The Maryland General Assembly has decided to go against the trend and take a step backwards in democracy. It has passed emergency legislation that will effectively strip the local school in Prince George's County of its authority over the school system and replace it with an appointed oversight panel. This ill-conceived legislation had been stalled in the Senate, so Delegate Howard Rawlings threatened to withhold funds due the school district. Six of the nine current elected board members and three of the nine County Council members oppose this legislation. The impetus for this emergency measure comes from the firing of Superintendent Iris T. Metts by the local board. The local board took the action based on a provision in the current contract with the superintendent that provides for unilateral termination of the superintendent with 45 days notice and two months pay. The board believes this is a valid legal contract since it was agreed to and signed by the local board and its superintendent, and was ratified by the state superintendent, Nancy Grasmick. If there was a conflict with the state law, then it should have been pointed out before it was ratified by the state. Maryland state law provides that contracts are for four years, but is silent on early on provisions. The Prince George's contract was for four years.

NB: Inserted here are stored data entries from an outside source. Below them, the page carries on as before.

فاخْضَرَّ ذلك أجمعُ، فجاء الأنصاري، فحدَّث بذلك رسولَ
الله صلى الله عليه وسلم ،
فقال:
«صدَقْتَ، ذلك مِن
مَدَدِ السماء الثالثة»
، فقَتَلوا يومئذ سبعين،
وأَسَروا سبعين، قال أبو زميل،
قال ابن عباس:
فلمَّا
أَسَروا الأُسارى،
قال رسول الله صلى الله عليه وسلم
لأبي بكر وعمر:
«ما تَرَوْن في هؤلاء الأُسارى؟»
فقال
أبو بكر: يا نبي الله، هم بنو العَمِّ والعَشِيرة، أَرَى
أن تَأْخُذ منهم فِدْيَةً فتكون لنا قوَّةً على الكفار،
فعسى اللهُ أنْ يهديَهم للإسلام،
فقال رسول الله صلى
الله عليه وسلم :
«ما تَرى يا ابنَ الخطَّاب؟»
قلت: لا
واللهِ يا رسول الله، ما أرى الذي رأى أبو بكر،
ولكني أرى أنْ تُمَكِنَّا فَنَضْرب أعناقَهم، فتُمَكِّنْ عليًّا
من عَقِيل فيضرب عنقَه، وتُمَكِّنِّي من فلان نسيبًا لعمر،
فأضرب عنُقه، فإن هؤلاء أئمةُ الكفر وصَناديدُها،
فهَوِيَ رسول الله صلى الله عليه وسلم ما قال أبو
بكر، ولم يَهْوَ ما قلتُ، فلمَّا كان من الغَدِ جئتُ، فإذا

One matter that has not come out in the debate over the superintendent's contract is the fact that Iris T. Metts was not qualified to be a superintendent in Maryland when she came to Prince George's County from Delaware two-and-a-half years ago. She was short three credits in special education, and Mrs. Grasmick waived that requirement. No teacher or other administrator would receive such a waiver. The overturning of the local board's firing and the waiver of certification are excellent arguments against an appointed board. The state board makes up the rules as they go along.

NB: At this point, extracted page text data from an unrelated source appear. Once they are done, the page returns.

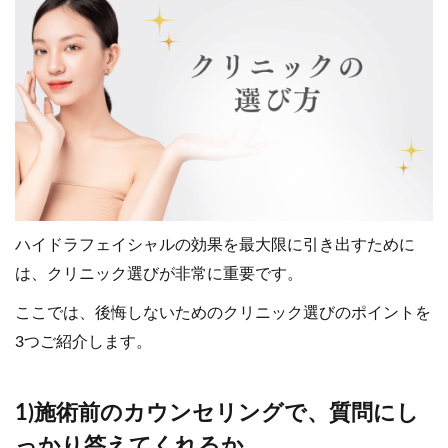
ハイドラフェイシャルの効果を最大限に引き出すために
は、クリニック選びが非常に重要です。
ここでは、後悔しないためのクリニック選びのポイントを
3つご紹介します。
1)施術前のカウンセリングで、質問にし
っかり答えてくれるか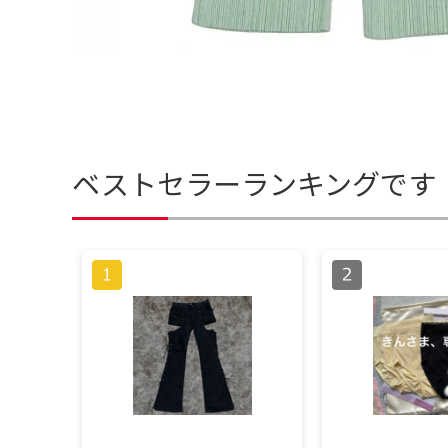
ベストセラーランキングです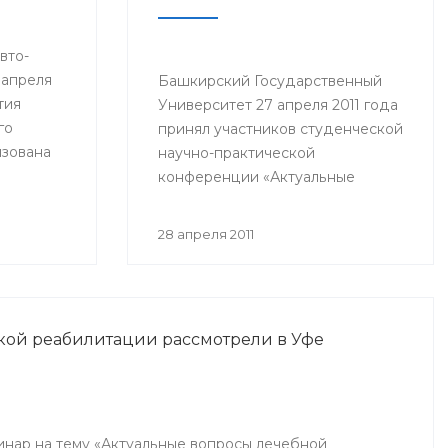
вто-
 апреля
Башкирский Государственный
тия
Университет 27 апреля 2011 года
го
принял участников студенческой
изована
научно-практической
м
конференции «Актуальные
иального
вопросы здоровья и
ии
обеспечения безопасности
28 апреля 2011
бители,
молодежи в современном мире».
едисты и
ой реабилитации рассмотрели в Уфе
нар на тему «Актуальные вопросы лечебной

The Maryland General Assembly is uninformed of the business of the Prince George's County School Board. Their actions in this matter can only be described as political chicanery. This is an election year, and suddenly every politician is an expert in education. These politicians rarely or never attend the local school board meetings or discuss issues with the individual board members, and during the 90 days they are in Annapolis, they are isolated from their constituents. They are unaware of the problems we are having with the local superintendent, and the dissatisfaction we have with the lack of progress under her leadership, and her plain and simple incompetence. Perhaps they are not aware that we have the second-lowest test scores in the state and that they have dropped further each year under this superintendent, despite her promises to raise them six points per year. Perhaps they are unaware of the high turnover of top administrators, as well as principals and teachers due to actions of the superintendent, or that we have record numbers of employee grievances, many unresolved for two years now. Maybe they didn't hear about the disastrous budget reconciliations of the last two years, the inability to load budgets properly into the computer system, or the textbook shortages that left scores of students with no books for up to four months into the current school year.

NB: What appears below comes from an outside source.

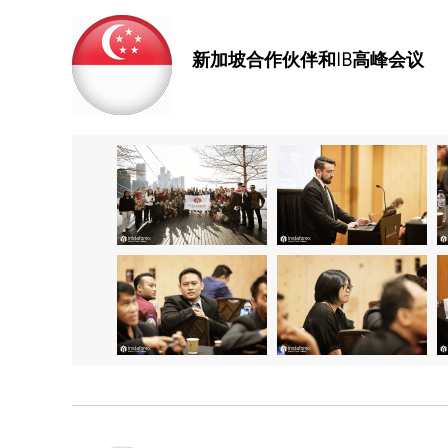
新加坡合作伙伴和IB高峰会议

Perhaps they overlooked the $10,000 and $15,000 bonuses granted without board knowledge or authority to a handful of top deputies who were friends of the superintendent and hired by her. Section 4 -10 (3) of the state's education article states that the appointment and salary of school system employees is to be done by the board, not the superintendent. These bonuses were never repaid, including one given to an executive who resigned amid allegations that she lied on her resume, and another who was out on two extended sick leave absences.

The real issue here is one of inalienable rights the right of the citizens to vote for elected representatives. The Maryland General Assembly, also an elected body, should not have the authority to take away the right to vote for an elected school board.

Local control has been the most permanent and fundamental component of our nation's educational structure, and has been well-respected and largely preserved for more than 225 years. The Maryland General Assembly and Gov. Parris Glendening should respect that foundation and abandon the foolishness they have created this election year.

Robert J. Callahan is a school board member for Maryland's fifth district.